With Marvin Barnes, you never knew if it really was him or somebody else. There are a thousand theories about him, alien abduction probably as close to reality as any of the others. The same Barnes who would attempt to hold up the Providence convenience store (he got off on probation as a first time offender) would lead PC to the Final Four in 1973 when he was a sophomore and would take the Friars to the Eastern Regional semifinals as a junior.

He left PC a year early for the American Basketball Association's St. Louis Spirit, turning down the NBA's Philadelphia 76ers, who drafted him second behind Bill Walton. In two years with the Spirit, he averaged 24.8 points and 13.8 rebounds per game, but he was always a problem needing only a place and the right situation to expand into full scale trouble.

His misdeeds off the court often merged with the heroic efforts on the court. He once missed a flight to Virginia for a game with the ABA's Squires, so he chartered a plane from St. Louis to Richmond, took a taxi to the Richmond Coliseum from the airport and arrived midway through the first quarter. He changed into his uniform on the bench, then went onto the court without so much as a single warmup shot — and scored 57 points in less than four quarters.

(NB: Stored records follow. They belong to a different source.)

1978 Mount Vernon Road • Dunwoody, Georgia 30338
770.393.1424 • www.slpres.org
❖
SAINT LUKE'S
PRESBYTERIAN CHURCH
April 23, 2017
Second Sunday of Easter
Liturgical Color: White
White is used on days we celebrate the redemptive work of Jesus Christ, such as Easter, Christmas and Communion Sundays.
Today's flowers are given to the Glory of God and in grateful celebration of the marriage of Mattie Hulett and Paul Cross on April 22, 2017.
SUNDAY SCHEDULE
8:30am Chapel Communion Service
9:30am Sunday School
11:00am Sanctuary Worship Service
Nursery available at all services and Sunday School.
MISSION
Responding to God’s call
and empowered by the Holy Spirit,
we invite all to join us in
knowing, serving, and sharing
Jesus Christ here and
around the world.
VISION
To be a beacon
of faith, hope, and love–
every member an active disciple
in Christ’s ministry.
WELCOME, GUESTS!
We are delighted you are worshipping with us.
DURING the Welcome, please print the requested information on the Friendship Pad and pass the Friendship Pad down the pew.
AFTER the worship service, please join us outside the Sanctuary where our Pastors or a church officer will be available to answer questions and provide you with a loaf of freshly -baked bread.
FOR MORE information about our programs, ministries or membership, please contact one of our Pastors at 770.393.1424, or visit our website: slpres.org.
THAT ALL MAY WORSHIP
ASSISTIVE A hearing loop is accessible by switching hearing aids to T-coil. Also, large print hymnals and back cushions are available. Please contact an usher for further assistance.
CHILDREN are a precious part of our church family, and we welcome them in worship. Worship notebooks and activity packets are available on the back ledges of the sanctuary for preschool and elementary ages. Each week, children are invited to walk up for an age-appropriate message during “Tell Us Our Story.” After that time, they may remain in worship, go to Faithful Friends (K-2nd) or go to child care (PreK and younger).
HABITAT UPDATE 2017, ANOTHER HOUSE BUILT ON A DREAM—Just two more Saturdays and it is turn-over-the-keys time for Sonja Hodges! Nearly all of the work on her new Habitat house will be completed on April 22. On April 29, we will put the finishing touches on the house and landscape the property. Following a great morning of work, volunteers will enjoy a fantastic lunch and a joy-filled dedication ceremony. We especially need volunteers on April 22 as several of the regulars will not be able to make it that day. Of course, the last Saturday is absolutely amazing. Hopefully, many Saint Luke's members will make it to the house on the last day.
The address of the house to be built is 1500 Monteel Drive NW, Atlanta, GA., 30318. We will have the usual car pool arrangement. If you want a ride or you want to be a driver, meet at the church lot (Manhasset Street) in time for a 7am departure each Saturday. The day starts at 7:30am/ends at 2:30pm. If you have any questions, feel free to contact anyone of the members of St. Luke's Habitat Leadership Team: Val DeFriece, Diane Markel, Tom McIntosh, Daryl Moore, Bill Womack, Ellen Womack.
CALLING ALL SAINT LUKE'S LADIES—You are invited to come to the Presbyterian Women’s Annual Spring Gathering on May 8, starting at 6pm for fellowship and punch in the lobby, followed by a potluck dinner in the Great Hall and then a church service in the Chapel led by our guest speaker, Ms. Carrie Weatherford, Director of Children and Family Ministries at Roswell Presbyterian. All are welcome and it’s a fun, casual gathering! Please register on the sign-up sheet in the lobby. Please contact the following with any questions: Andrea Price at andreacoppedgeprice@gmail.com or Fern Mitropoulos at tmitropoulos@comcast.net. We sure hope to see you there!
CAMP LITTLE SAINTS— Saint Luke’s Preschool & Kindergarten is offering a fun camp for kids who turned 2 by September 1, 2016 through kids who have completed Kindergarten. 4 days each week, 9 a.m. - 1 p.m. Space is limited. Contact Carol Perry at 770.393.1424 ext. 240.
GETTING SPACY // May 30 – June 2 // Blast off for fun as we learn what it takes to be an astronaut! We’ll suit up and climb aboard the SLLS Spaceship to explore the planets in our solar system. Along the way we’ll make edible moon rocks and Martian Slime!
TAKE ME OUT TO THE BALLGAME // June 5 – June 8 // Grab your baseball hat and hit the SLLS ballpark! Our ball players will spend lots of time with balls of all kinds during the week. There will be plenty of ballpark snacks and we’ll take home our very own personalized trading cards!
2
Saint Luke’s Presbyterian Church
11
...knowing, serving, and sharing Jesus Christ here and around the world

When the ABA and NBA merged, Barnes' career went south. Four years and four NBA teams later, he was out of a job and lacking the skills to handle all the money he had made. He went to prison four times and into drug rehabilitation 19 times.

But even the darkest cloud can have a silver lining.

The folks at Providence College didn't give up on News, even when everyone else did. Though he was in prison, Providence people took the classroom to Barnes, tutoring him in his jail cell until he got his college degree.

Now, clean and straight, Barnes runs the Rebound Foundation, an organization that helps young, troubled men who can't get their lives straight because of drugs and crime. Barnes is making his mark in the real world, impacting the lives of people in a way that he never did as a basketball player.

"Gosh he was a great basketball player," said Billy Donovan Tuesday night after the Gators had beaten Florida Atlantic. Donovan shook his head and laughed as he ran a finger across his chest in the area where the P would have been on a Providence letter jacket, acknowledging the story about Barnes and the attenpted convenience store robbery.

The great basketball player is now a great human being. His contributions to society far outweigh the bad of his life. He's just one of many success stories that have come out of Providence.

"It was and will always be a very special place," said Donovan, "and not just for the basketball. You think of Providence and you think about basketball, but there is so much more. I'll always be grateful for the education I got, the friends I made there and the experiences I had."